Multiscale modeling diagram for Olivine.

Background Information

Impact cratering occurs in three stages -- contact and compression, excavation, and modification[1]. The contact and compression stage begins when the projectile makes contact with the surface of the target, which can occur at velocities anywhere between 11.2 and 72.8 km/s on Earth. The projectile pushes target material out of its path as it is slowed by the material's resistance. The target material is strongly compressed creating shockwaves that propagate away from the impact zone at a large fractin of the projectile velocity. Pressures generated during this early stage of impact cratering reach hundreds of GPa's, so both projectile and target materials may mel or vaporize upon unloading, at which point the contact and compression stage concludes and the excavation stage begins. During the excavation stage, the target material unloads, creating a rarefaction wave that begins to move the material, initiating the excavation that opens a crater several times the diameter of the projectile.
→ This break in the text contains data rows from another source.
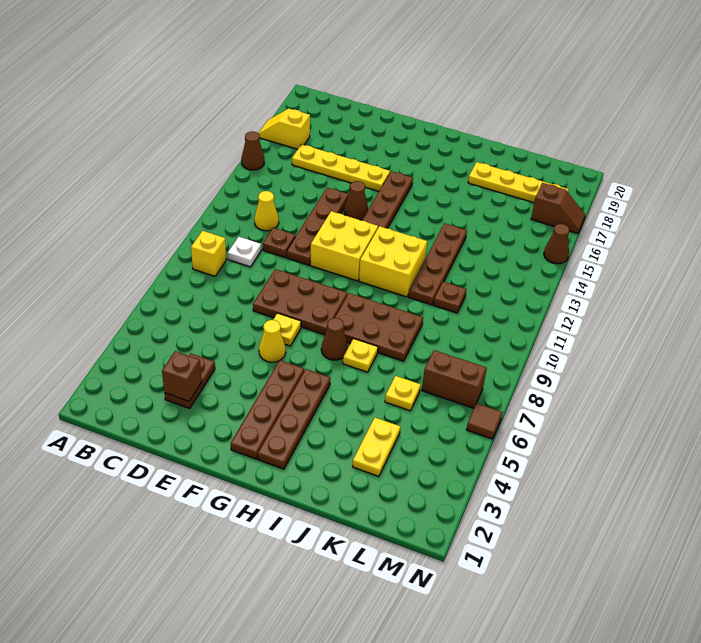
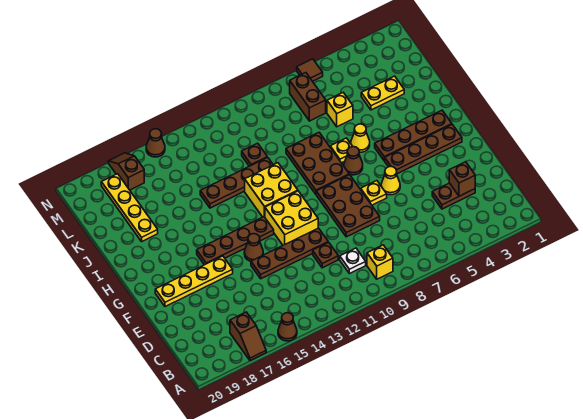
yellow 1x2 slope [258,109,310,149] -> brown 1x2 slope [230,312,266,361]
yellow 1x1 cone [254,191,279,231] -> yellow 1x1 cone moved to [351,124,370,152]
yellow 1x4 plate [292,144,390,191] -> yellow 1x4 plate turned to [155,256,233,307]
yellow 1x1 plate [385,376,421,411] -> yellow 1x1 brick [327,93,353,127]

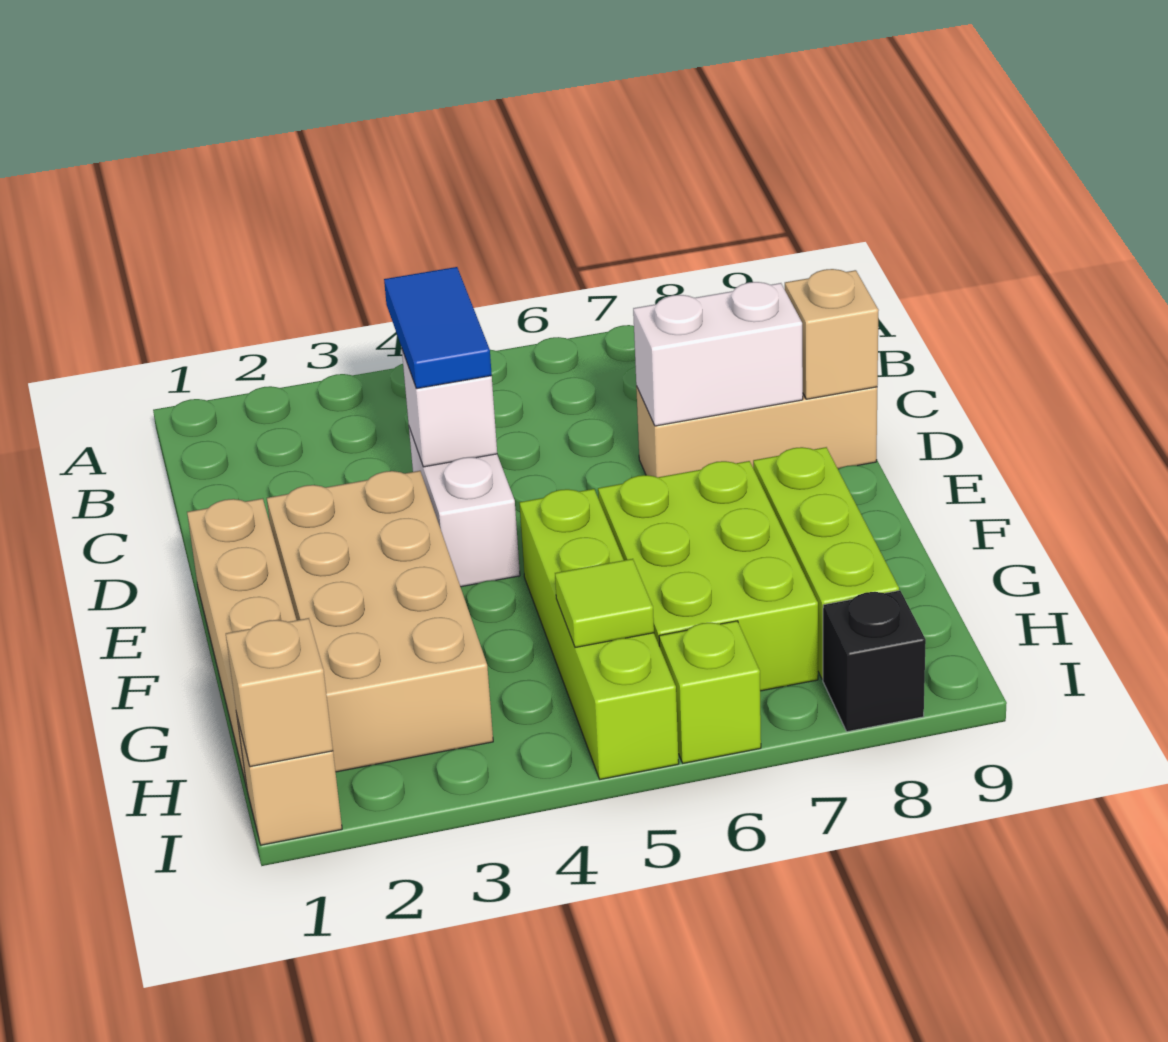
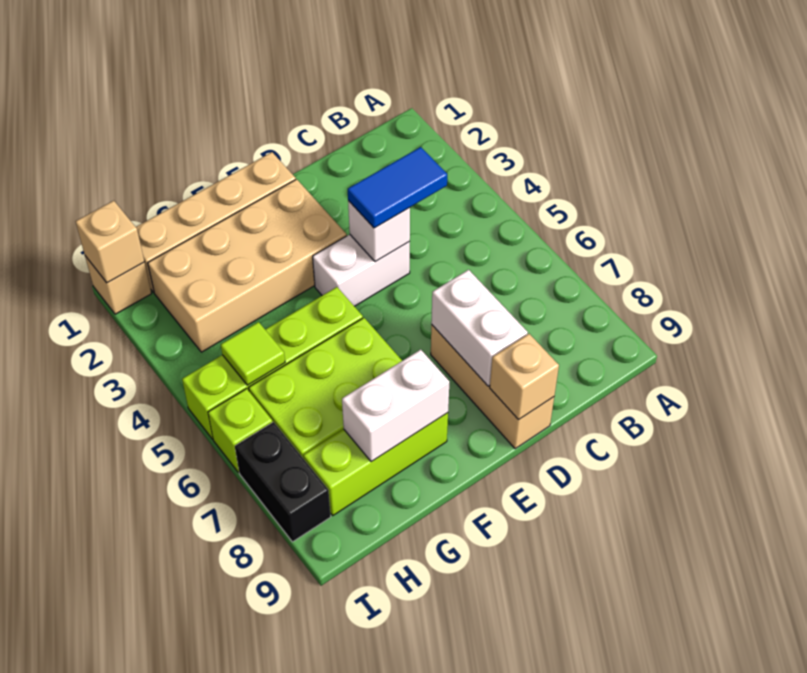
none -> white 1x2 brick [342,350,449,462]
black 1x1 brick [823,590,926,732] -> black 1x2 brick [235,422,331,542]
Once the crater has been fully excavated, so begins the modification stage, in which loose debris slides down the crater walls and pools at the bottom.

Atomistics

Atomic scale calculations can be performed to determine the elastic modulus and the dependence of bond mobility on strain rate can be determined.

Microscale

Material in the compressed region will be exposed to very high temperatures, which will cause olivine to become ductile and dislocation density will become the driving force for crack growth as a result of the forces of the impact and subsequent shockwave.

Mesoscale

Material near the region of impact will be subjected to a very rapid compression followed by unloading that causes a phase change in the form of melting and subsequent recrystallization.

Macroscale

Finite element analysis of the model can be performed to analyze the consequences of a meteoric impact such as crater diameter and depth.

References

  1. H.J. Melosh, "Impact Cratering: A Geologic Process", Oxford University Press, New York, NY, 1989.